▸ Problem: Starting at the line that contains "by Kelly Barnhill", set down each line exactly until the records end, keeping both ends and adding nothing.

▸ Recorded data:
+---+

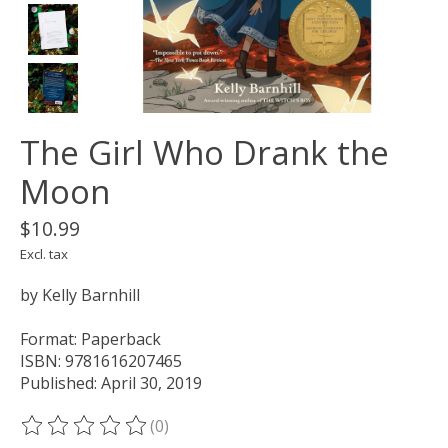
The Girl Who Drank the
Moon
$10.99
Excl. tax
by Kelly Barnhill
Format: Paperback
ISBN: 9781616207465
Published: April 30, 2019
(0)
The rating of this product is
0
out of 5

+---+

▸ Solution for this task:
by Kelly Barnhill
Format: Paperback
ISBN: 9781616207465
Published: April 30, 2019
(0)
The rating of this product is
0
out of 5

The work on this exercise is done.